Lyon Capitale : Dans quel état d'esprit êtes-vous après votre 24e place aux championnats du monde sur le 20 km marche ?

Kévin Campion : Je m'attendais à mieux. Je suis à plus d'une minute de mon record personnel (1h20’28”). Aux championnats de France, j'avais réalisé une bonne performance en 1h21’06” et je l'avais fait sans trop forcer, donc je pouvais espérer mieux à Londres. Mais j'ai été trop gourmand, en suivant le groupe de tête. L'allure était rapide. Deux ou trois secondes de moins par kilomètre que mes temps d'entraînement. C'était un championnat du monde et je me sentais bien, alors j'ai suivi. Et au 12e kilomètre j'ai senti que je ne pouvais plus. J'ai consommé trop d'énergie à rester en tête. Si j'étais resté un peu plus en retrait, dans mes temps, j'aurais peut-être réalisé une meilleure performance.

Cette 24e place est tout de même votre meilleure performance dans les très grosses compétitions (championnats du monde et Jeux olympiques)...

C'est vrai. D'habitude, je m'écroulais complètement, en faisant 1h25 ou 1h26. Mais, à Londres, si j'avais réalisé mon record personnel, je serais autour de la 10e place. C'est de ne pas réaliser mon record personnel qui ne me satisfait pas. 25e, mais avec mon record, ça aurait été mieux.

Qu'avez-vous changé pour ne pas vous écrouler comme auparavant ?

Aujourd'hui, je travaille plus intelligemment et j'ai pris un coach mental. J'ai aussi changé d'entraîneur et changé de lieu d'entraînement en m'installant en Normandie.

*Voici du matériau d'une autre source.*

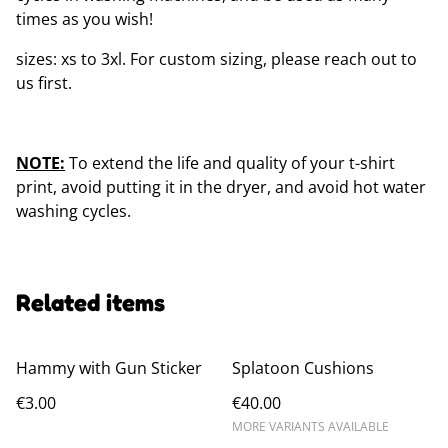
times as you wish!
sizes: xs to 3xl. For custom sizing, please reach out to
us first.
NOTE:
To extend the life and quality of your t-shirt
print, avoid putting it in the dryer, and avoid hot water
washing cycles.
Related items
Hammy with Gun Sticker
Splatoon Cushions
€3.00
€40.00
MORE VARIANTS AVAILABLE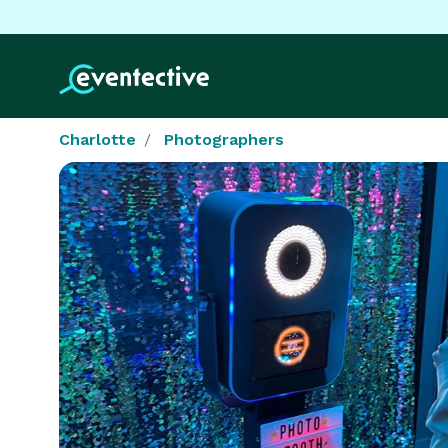
Charlotte
Photographers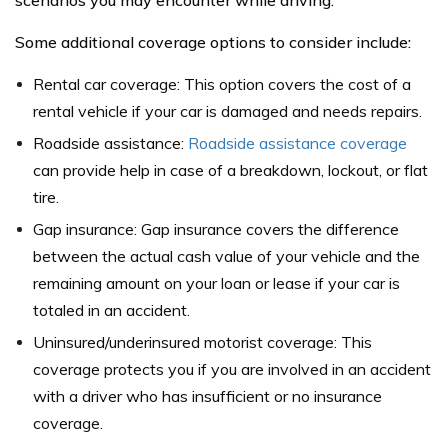
scenarios you may encounter while driving.
Some additional coverage options to consider include:
Rental car coverage: This option covers the cost of a
rental vehicle if your car is damaged and needs repairs.
Roadside assistance:
Roadside assistance coverage
can provide help in case of a breakdown, lockout, or flat
tire.
Gap insurance: Gap insurance covers the difference
between the actual cash value of your vehicle and the
remaining amount on your loan or lease if your car is
totaled in an accident.
Uninsured/underinsured motorist coverage: This
coverage protects you if you are involved in an accident
with a driver who has insufficient or no insurance
coverage.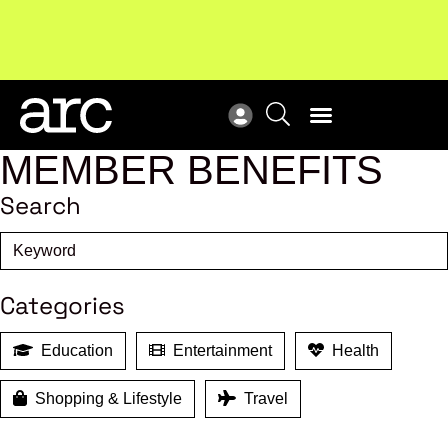
MEMBER BENEFITS
Search
Categories
Education
Entertainment
Health
Shopping & Lifestyle
Travel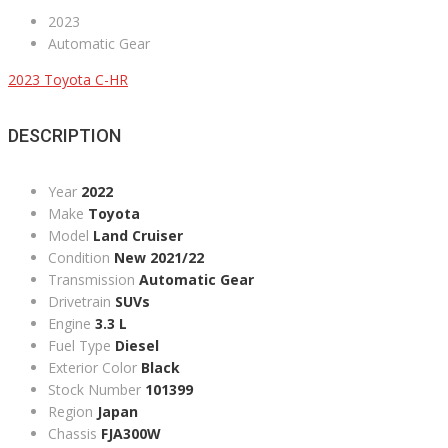
2023
Automatic Gear
2023 Toyota C-HR
DESCRIPTION
Year
2022
Make
Toyota
Model
Land Cruiser
Condition
New 2021/22
Transmission
Automatic Gear
Drivetrain
SUVs
Engine
3.3 L
Fuel Type
Diesel
Exterior Color
Black
Stock Number
101399
Region
Japan
Chassis
FJA300W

Yohann Diniz est devenu champion du monde sur le 50 km marche. Qu'est-ce que cet exploit représente pour vous ?

C'est extraordinaire. Il nous a fait une Diniz. Ce n'est pas un extraterrestre, mais c'est le meilleur du monde.

Cela peut-il changer le regard que l'on porte sur la marche ?

Depuis les titres de champion d'Europe et vice-champion du monde de Yohann, l'attention avait augmenté. Pourtant, aujourd'hui, toutes les instances parlent de supprimer le 50 km marche. Cela fait réagir dans le milieu de l'athlétisme, contrairement au grand public.

La marche est un sport parfois moqué. Sa médaille et son record du monde peuvent-ils changer cette image ?

J'ai connu les moqueries, les emmerdes. Ça a continué pas mal, malgré la médiatisation de Yohann. Aujourd'hui, ça fait quatre ans que je suis en Normandie. Je m'entraîne à la campagne et je croise très peu de monde durant mes entraînements, donc ça n'arrive plus. Il faut aussi dire que la Normandie est une région de marche. Alors qu'à Lyon, quand je m'entraînais à Parilly, je me faisais emmerder tous les jours.

Yohann Diniz est au sommet de son art à 39 ans. Vous en avez 29, vos beaux jours sont devant vous ?

C'est un sport d'endurance, comme le marathon et le semi-marathon, où l'on arrive en grande forme autour de 30 ans. Si notre hygiène de vie le permet, pourquoi ne pas aller au-delà de 35 ans ? Yohann le montre. Il est irréprochable. Désormais, mes objectifs à court terme, ce sont les championnats d'Europe à Berlin pour bien se placer au niveau européen. Et, à long terme, les Jeux de Tokyo et pourquoi pas Paris.